* [Consigne]: Transcrivez sans rien changer la partie de l'extrait sur le Samifin qui commence aux mots « Les communes appelées » et s'arrête après « indiqué le directeur. ».

* [Extrait]:

• • •

Pour autant, le directeur du Samifin appelle à la nuance : tous les établissements du secteur ne sont pas à considérer comme suspects. En l’absence de déclarations d’opérations douteuses émanant des entités assujetties, notamment les banques, les compagnies d’assurances, les agences immobilières, les notaires, avocats ou huissiers, aucune affirmation ne peut être étayée.
Jusqu’ici, aucune déclaration de ce type n’a été enregistrée par le Samifin concernant spécifiquement l’immobilier et l’hôtellerie. Mais l’institution reste en alerte, renforçant sa coopération avec les professionnels soumis à déclaration obligatoire.
Les communes appelées à participer à la vigilance. Le Samifin entend également élargir son dispositif de surveillance en impliquant les autorités locales, en particulier les communes. Une collaboration pilote a été initiée avec la Commune urbaine d’Antananarivo (CUA). L’objectif : intégrer un filtre d’évaluation financière dès le stade des permis de construire. « La commune devrait ainsi signaler au Samifin tout dossier de demande de permis jugé douteux, par exemple lorsqu’un projet de construction dépasse visiblement les capacités financières déclarées du demandeur », a indiqué le directeur.

• • •

* [Données à examiner]:

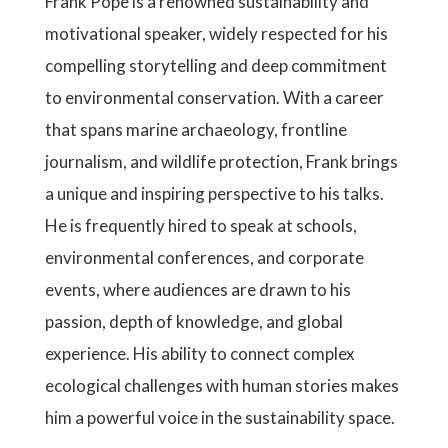
Frank Pope is a renowned sustainability and
motivational speaker, widely respected for his
compelling storytelling and deep commitment
to environmental conservation. With a career
that spans marine archaeology, frontline
journalism, and wildlife protection, Frank brings
a unique and inspiring perspective to his talks.
He is frequently hired to speak at schools,
environmental conferences, and corporate
events, where audiences are drawn to his
passion, depth of knowledge, and global
experience. His ability to connect complex
ecological challenges with human stories makes
him a powerful voice in the sustainability space.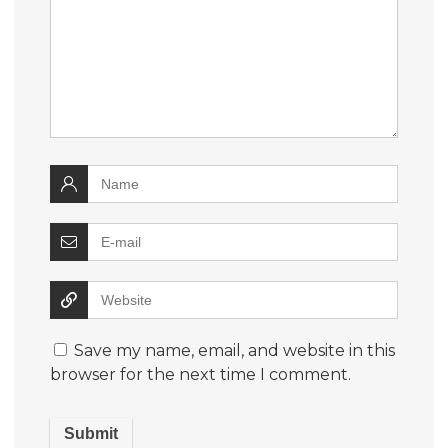
Save my name, email, and website in this
browser for the next time I comment.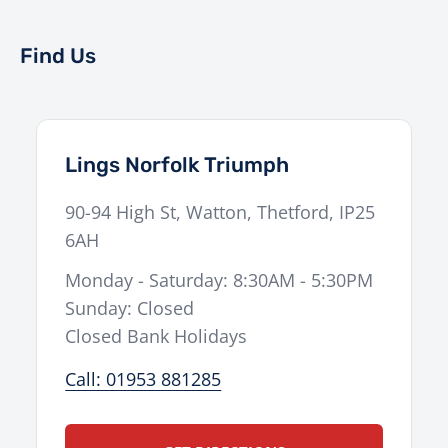
Find Us
Lings Norfolk Triumph
90-94 High St
,
Watton
,
Thetford
,
IP25
6AH
Monday - Saturday: 8:30AM - 5:30PM
Sunday: Closed
Closed Bank Holidays
Call: 01953 881285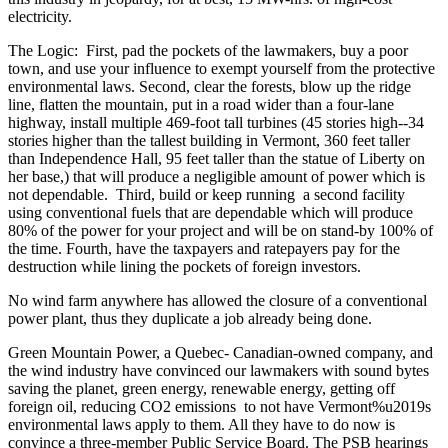
electricity.
The Logic: First, pad the pockets of the lawmakers, buy a poor
town, and use your influence to exempt yourself from the protective
environmental laws. Second, clear the forests, blow up the ridge
line, flatten the mountain, put in a road wider than a four-lane
highway, install multiple 469-foot tall turbines (45 stories high--34
stories higher than the tallest building in Vermont, 360 feet taller
than Independence Hall, 95 feet taller than the statue of Liberty on
her base,) that will produce a negligible amount of power which is
not dependable. Third, build or keep running a second facility
using conventional fuels that are dependable which will produce
80% of the power for your project and will be on stand-by 100% of
the time. Fourth, have the taxpayers and ratepayers pay for the
destruction while lining the pockets of foreign investors.
No wind farm anywhere has allowed the closure of a conventional
power plant, thus they duplicate a job already being done.
Green Mountain Power, a Quebec- Canadian-owned company, and
the wind industry have convinced our lawmakers with sound bytes
saving the planet, green energy, renewable energy, getting off
foreign oil, reducing CO2 emissions to not have Vermont%u2019s
environmental laws apply to them. All they have to do now is
convince a three-member Public Service Board. The PSB hearings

• • •

* [Corrigé]:
Les communes appelées à participer à la vigilance. Le Samifin entend également élargir son dispositif de surveillance en impliquant les autorités locales, en particulier les communes. Une collaboration pilote a été initiée avec la Commune urbaine d’Antananarivo (CUA). L’objectif : intégrer un filtre d’évaluation financière dès le stade des permis de construire. « La commune devrait ainsi signaler au Samifin tout dossier de demande de permis jugé douteux, par exemple lorsqu’un projet de construction dépasse visiblement les capacités financières déclarées du demandeur », a indiqué le directeur.